Dataset entries
+ + + +
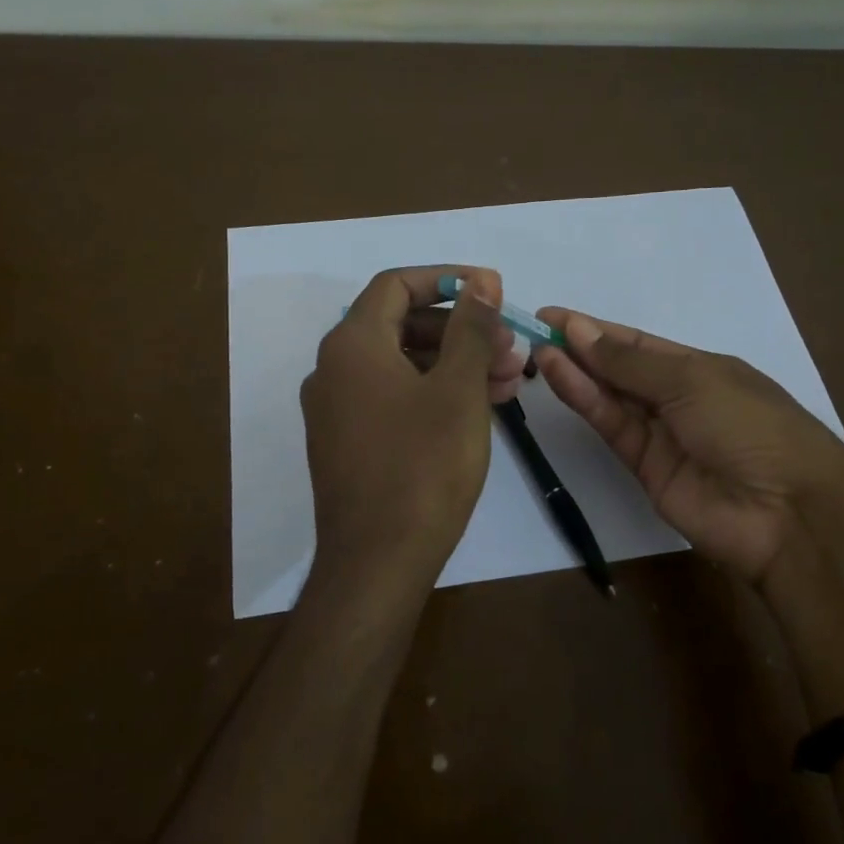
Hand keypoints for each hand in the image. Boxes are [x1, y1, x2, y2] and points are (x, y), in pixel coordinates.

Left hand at [301, 266, 526, 591]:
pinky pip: (393, 399)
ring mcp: (336, 409)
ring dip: (454, 364)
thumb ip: (470, 328)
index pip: (396, 285)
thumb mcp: (458, 390)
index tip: (491, 291)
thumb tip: (481, 280)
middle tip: (510, 347)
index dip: (447, 279)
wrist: (377, 563)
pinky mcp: (347, 443)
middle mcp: (333, 369)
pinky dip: (433, 394)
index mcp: (352, 344)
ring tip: (510, 380)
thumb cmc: (423, 467)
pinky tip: (478, 408)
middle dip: (461, 330)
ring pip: (402, 365)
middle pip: (401, 325)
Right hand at [534, 309, 843, 585]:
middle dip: (580, 349)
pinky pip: (611, 426)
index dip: (596, 328)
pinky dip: (584, 400)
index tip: (552, 316)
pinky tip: (558, 375)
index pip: (639, 342)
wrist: (785, 512)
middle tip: (533, 332)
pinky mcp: (644, 467)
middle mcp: (678, 397)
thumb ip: (629, 361)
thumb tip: (579, 330)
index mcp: (701, 368)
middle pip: (620, 368)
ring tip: (537, 351)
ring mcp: (661, 434)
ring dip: (576, 372)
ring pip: (610, 397)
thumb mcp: (692, 380)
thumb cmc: (750, 426)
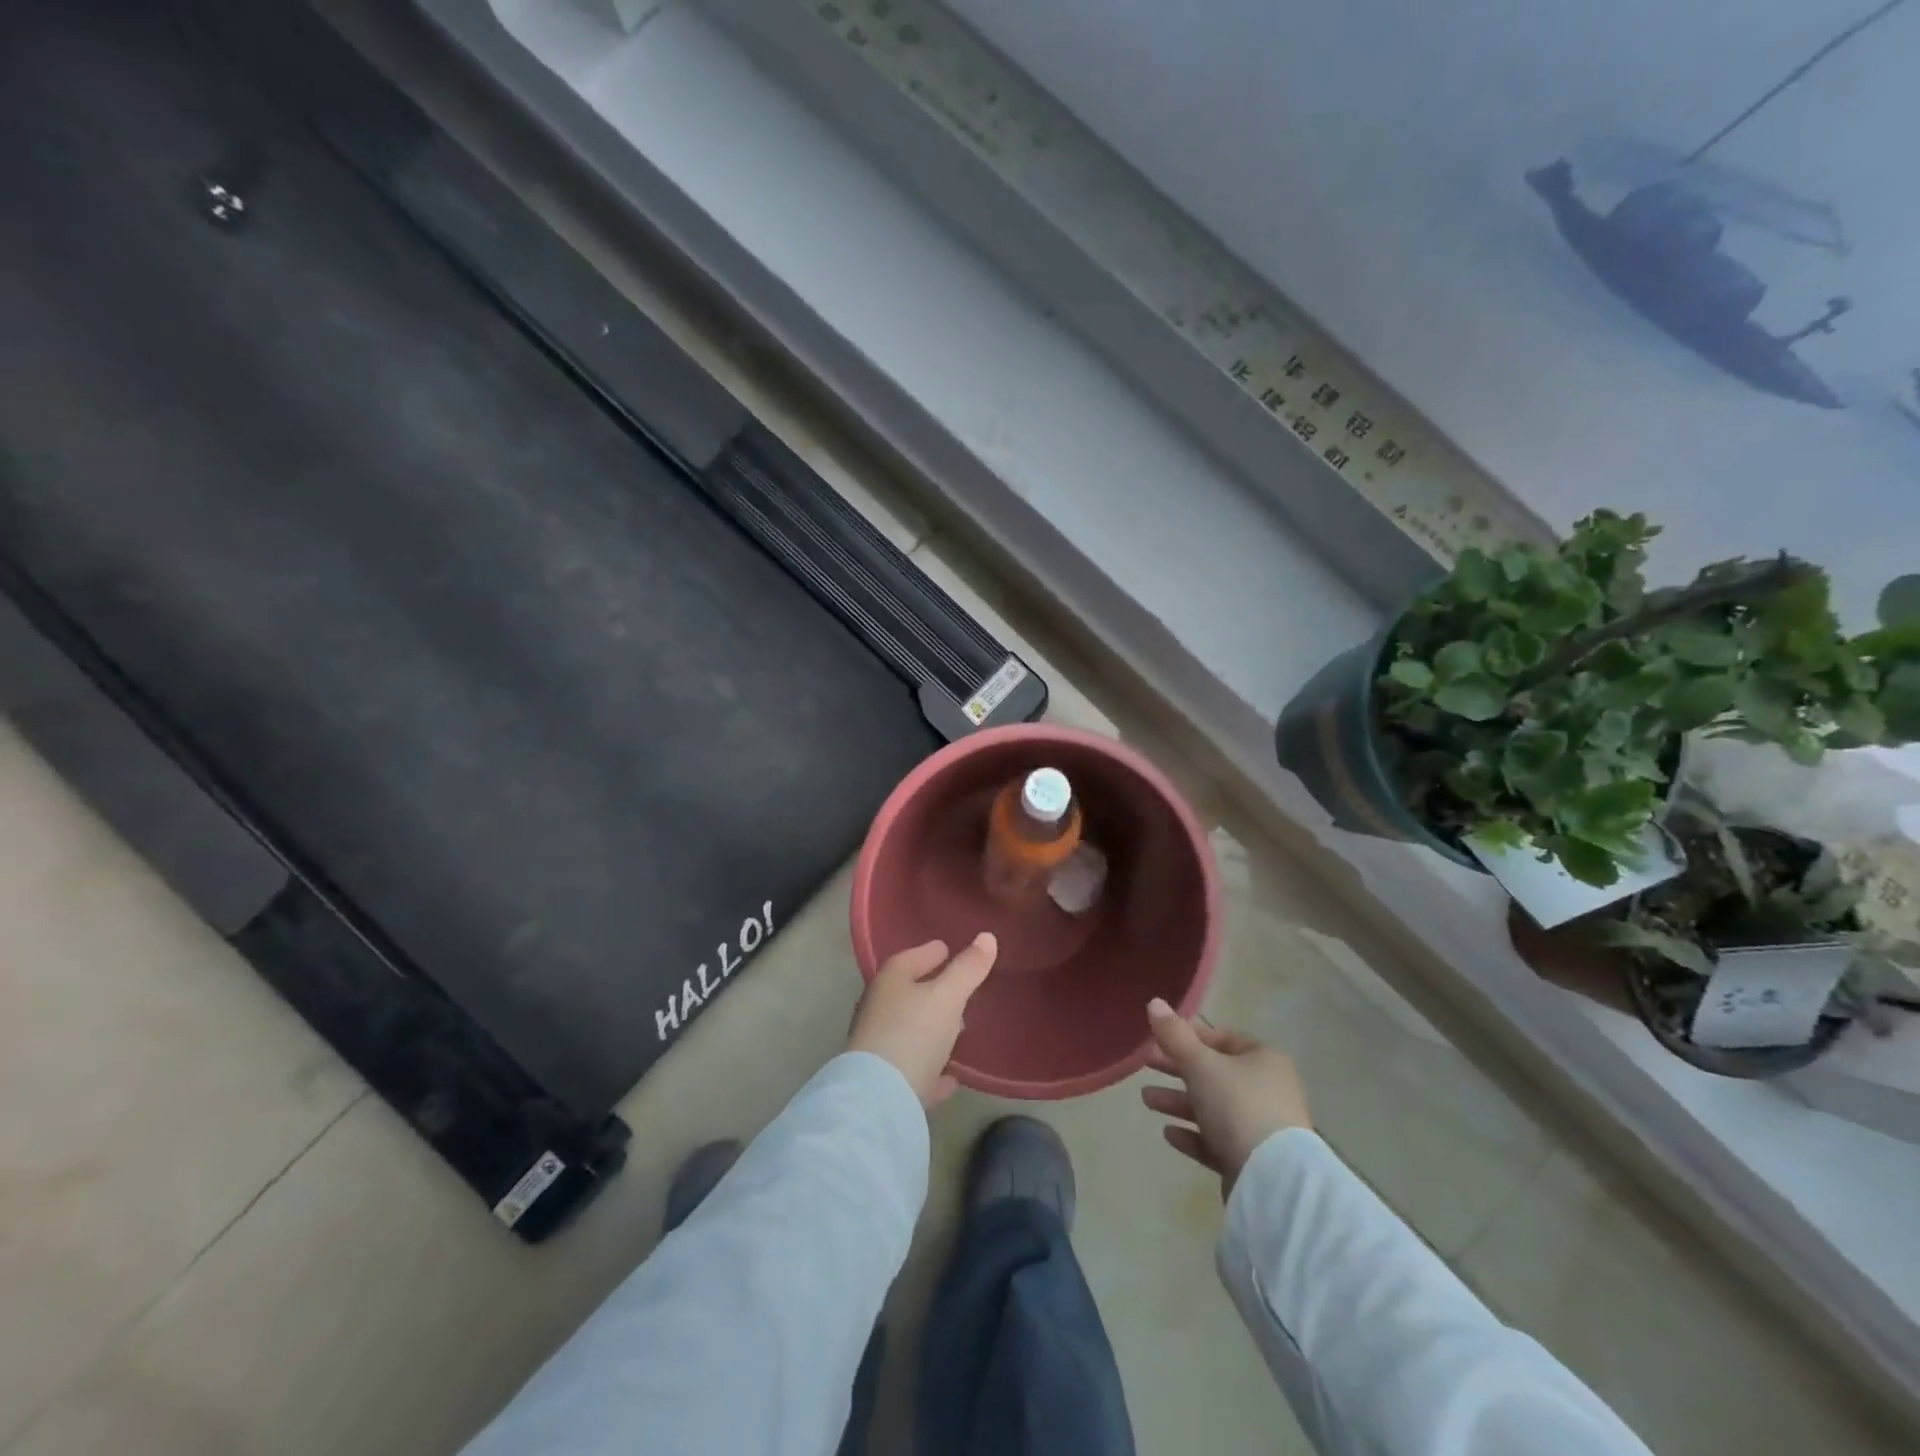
+ + + +
Exactly restate the lines from the one holding "Left hand at" to the final line of the records above, including both and excluding pictures.

• _Exercise output_
Left hand at [301, 266, 526, 591]:
pinky pip: (393, 399)
ring mcp: (336, 409)
ring dip: (454, 364)
thumb ip: (470, 328)
index pip: (396, 285)
thumb mcp: (458, 390)
index tip: (491, 291)
thumb tip: (481, 280)
middle tip: (510, 347)
index dip: (447, 279)
wrist: (377, 563)
pinky mcp: (347, 443)
middle mcp: (333, 369)
pinky dip: (433, 394)
index mcp: (352, 344)
ring tip: (510, 380)
thumb cmc: (423, 467)
pinky tip: (478, 408)
middle dip: (461, 330)
ring pip: (402, 365)
middle pip: (401, 325)
Right hand at [534, 309, 843, 585]:
middle dip: (580, 349)
pinky pip: (611, 426)
index dip: (596, 328)
pinky dip: (584, 400)
index tip: (552, 316)
pinky tip: (558, 375)
index pip: (639, 342)
wrist: (785, 512)
middle tip: (533, 332)
pinky mcp: (644, 467)
middle mcp: (678, 397)
thumb ip: (629, 361)
thumb tip: (579, 330)
index mcp: (701, 368)
middle pip: (620, 368)
ring tip: (537, 351)
ring mcp: (661, 434)
ring dip: (576, 372)
ring pip: (610, 397)
thumb mcp: (692, 380)
thumb cmc: (750, 426)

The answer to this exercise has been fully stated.